__Exercise details__: Could you give back, word for word, only the lines from the one containing "order: Coleoptera" through the one containing "family: Nymphalidae", with both of those included?

__Source data__:
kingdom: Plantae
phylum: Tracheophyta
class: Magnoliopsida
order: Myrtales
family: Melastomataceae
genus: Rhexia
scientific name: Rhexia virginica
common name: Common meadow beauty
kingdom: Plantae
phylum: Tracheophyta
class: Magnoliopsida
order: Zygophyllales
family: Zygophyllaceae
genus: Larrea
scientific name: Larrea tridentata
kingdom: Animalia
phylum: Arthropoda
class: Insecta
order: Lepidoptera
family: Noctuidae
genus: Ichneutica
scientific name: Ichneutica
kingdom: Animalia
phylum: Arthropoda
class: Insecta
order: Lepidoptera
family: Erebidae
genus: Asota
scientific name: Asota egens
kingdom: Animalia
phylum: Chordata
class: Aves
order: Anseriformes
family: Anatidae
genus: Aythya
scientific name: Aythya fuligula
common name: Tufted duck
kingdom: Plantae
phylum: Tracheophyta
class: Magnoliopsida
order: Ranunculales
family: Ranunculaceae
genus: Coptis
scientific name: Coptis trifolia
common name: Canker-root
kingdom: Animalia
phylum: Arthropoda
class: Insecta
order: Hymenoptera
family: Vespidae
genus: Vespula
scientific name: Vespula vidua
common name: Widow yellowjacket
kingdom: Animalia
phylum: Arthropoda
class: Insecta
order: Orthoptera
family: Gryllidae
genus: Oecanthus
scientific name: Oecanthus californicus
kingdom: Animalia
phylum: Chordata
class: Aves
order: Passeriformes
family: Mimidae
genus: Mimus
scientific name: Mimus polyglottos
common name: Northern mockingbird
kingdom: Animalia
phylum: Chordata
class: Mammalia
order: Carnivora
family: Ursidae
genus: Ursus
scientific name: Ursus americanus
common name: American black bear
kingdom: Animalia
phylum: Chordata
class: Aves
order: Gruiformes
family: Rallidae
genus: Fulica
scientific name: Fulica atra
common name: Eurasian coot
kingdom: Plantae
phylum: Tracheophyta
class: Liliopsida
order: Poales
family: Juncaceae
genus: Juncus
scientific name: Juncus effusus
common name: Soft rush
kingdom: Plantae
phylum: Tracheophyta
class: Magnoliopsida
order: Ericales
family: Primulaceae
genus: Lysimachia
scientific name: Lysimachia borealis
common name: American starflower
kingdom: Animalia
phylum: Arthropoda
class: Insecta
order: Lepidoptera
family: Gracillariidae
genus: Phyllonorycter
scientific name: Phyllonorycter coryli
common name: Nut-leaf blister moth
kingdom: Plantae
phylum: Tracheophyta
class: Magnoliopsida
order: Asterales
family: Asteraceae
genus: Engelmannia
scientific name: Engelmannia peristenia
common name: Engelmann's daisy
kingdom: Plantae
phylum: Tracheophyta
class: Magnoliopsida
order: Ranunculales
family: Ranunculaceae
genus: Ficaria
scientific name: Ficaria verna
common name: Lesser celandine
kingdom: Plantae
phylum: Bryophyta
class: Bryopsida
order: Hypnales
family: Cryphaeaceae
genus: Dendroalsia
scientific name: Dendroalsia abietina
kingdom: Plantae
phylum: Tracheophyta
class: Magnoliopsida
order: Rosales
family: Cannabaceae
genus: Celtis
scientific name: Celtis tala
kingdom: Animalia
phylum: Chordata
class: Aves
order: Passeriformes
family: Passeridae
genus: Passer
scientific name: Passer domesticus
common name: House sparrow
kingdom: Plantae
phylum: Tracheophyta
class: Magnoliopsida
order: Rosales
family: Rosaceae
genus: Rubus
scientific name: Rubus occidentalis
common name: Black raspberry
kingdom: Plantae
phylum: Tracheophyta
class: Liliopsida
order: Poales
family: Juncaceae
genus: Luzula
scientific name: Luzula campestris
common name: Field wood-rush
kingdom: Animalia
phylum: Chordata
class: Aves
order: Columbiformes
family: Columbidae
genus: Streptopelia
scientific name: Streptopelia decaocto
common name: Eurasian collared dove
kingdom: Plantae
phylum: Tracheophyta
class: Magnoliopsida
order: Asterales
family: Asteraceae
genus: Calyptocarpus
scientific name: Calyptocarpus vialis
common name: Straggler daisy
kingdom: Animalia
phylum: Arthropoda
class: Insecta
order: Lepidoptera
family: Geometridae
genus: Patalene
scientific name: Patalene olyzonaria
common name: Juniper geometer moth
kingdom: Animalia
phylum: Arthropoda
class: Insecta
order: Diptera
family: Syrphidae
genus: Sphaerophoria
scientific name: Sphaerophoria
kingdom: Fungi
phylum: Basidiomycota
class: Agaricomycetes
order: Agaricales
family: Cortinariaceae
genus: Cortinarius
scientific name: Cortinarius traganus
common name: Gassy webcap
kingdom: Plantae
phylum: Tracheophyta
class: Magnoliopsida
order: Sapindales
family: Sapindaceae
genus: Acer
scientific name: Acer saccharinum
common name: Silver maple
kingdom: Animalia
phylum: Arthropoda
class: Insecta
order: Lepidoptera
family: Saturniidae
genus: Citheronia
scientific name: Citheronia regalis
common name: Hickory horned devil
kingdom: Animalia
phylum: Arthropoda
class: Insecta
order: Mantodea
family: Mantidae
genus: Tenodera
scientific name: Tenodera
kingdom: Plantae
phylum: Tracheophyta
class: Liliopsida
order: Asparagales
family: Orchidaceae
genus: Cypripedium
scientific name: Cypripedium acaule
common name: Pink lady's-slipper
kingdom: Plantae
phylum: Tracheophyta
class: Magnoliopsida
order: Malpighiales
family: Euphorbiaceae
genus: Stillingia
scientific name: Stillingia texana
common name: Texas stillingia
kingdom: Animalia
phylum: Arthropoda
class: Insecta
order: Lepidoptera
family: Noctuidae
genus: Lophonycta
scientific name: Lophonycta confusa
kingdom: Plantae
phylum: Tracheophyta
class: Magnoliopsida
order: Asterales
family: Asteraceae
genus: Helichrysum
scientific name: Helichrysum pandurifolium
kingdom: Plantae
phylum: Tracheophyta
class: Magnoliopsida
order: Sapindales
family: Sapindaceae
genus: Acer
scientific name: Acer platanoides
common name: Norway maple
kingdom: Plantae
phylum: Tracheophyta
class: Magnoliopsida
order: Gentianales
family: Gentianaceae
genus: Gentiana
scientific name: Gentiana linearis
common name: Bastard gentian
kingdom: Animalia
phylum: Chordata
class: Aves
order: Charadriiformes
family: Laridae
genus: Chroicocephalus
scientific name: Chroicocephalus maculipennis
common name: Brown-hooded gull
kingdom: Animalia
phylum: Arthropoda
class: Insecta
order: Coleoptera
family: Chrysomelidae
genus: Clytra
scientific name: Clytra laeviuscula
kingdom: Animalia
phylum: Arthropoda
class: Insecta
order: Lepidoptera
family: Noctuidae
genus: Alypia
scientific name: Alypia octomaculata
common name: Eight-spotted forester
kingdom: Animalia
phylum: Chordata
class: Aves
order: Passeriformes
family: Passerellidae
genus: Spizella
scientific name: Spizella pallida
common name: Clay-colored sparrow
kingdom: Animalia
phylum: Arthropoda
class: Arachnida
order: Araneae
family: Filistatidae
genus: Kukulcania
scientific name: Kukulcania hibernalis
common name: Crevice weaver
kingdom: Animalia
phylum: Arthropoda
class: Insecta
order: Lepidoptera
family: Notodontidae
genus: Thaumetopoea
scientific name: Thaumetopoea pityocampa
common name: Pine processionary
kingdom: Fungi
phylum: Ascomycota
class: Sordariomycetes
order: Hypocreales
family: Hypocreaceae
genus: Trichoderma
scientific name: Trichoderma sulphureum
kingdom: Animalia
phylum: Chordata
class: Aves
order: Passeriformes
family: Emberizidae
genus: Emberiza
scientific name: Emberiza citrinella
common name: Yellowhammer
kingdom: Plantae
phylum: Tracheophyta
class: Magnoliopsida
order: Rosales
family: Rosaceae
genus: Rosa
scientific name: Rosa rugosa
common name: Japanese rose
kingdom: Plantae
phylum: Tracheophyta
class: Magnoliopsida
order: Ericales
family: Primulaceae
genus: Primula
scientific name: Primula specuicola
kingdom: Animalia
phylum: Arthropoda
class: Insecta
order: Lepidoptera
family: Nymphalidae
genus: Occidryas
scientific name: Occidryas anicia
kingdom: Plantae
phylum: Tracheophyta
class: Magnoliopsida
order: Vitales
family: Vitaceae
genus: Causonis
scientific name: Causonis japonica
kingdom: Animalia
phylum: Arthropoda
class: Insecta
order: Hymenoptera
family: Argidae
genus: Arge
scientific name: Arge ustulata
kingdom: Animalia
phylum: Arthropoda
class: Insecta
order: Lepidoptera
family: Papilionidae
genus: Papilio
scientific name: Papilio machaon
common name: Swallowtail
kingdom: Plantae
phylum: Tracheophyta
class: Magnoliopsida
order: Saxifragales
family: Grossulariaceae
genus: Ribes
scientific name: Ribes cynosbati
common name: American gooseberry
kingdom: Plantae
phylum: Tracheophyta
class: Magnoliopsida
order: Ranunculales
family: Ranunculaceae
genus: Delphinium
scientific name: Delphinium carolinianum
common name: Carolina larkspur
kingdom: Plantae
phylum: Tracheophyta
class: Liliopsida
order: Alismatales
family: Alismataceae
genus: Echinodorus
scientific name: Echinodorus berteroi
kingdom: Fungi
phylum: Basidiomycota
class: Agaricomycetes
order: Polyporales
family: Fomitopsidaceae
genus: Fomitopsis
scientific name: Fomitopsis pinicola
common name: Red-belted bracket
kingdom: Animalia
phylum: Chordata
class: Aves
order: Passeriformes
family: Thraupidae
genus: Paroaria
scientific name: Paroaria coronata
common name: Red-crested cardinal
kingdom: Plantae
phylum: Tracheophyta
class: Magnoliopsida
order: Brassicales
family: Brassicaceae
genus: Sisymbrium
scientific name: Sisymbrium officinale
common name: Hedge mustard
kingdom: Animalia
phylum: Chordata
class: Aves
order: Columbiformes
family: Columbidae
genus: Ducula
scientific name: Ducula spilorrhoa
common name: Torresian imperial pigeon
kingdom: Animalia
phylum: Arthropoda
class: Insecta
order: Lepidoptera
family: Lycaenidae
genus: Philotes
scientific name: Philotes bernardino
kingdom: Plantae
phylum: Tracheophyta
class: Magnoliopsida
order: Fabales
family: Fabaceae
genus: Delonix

__In response__:
order: Coleoptera
family: Chrysomelidae
genus: Clytra
scientific name: Clytra laeviuscula
kingdom: Animalia
phylum: Arthropoda
class: Insecta
order: Lepidoptera
family: Noctuidae
genus: Alypia
scientific name: Alypia octomaculata
common name: Eight-spotted forester
kingdom: Animalia
phylum: Chordata
class: Aves
order: Passeriformes
family: Passerellidae
genus: Spizella
scientific name: Spizella pallida
common name: Clay-colored sparrow
kingdom: Animalia
phylum: Arthropoda
class: Arachnida
order: Araneae
family: Filistatidae
genus: Kukulcania
scientific name: Kukulcania hibernalis
common name: Crevice weaver
kingdom: Animalia
phylum: Arthropoda
class: Insecta
order: Lepidoptera
family: Notodontidae
genus: Thaumetopoea
scientific name: Thaumetopoea pityocampa
common name: Pine processionary
kingdom: Fungi
phylum: Ascomycota
class: Sordariomycetes
order: Hypocreales
family: Hypocreaceae
genus: Trichoderma
scientific name: Trichoderma sulphureum
kingdom: Animalia
phylum: Chordata
class: Aves
order: Passeriformes
family: Emberizidae
genus: Emberiza
scientific name: Emberiza citrinella
common name: Yellowhammer
kingdom: Plantae
phylum: Tracheophyta
class: Magnoliopsida
order: Rosales
family: Rosaceae
genus: Rosa
scientific name: Rosa rugosa
common name: Japanese rose
kingdom: Plantae
phylum: Tracheophyta
class: Magnoliopsida
order: Ericales
family: Primulaceae
genus: Primula
scientific name: Primula specuicola
kingdom: Animalia
phylum: Arthropoda
class: Insecta
order: Lepidoptera
family: Nymphalidae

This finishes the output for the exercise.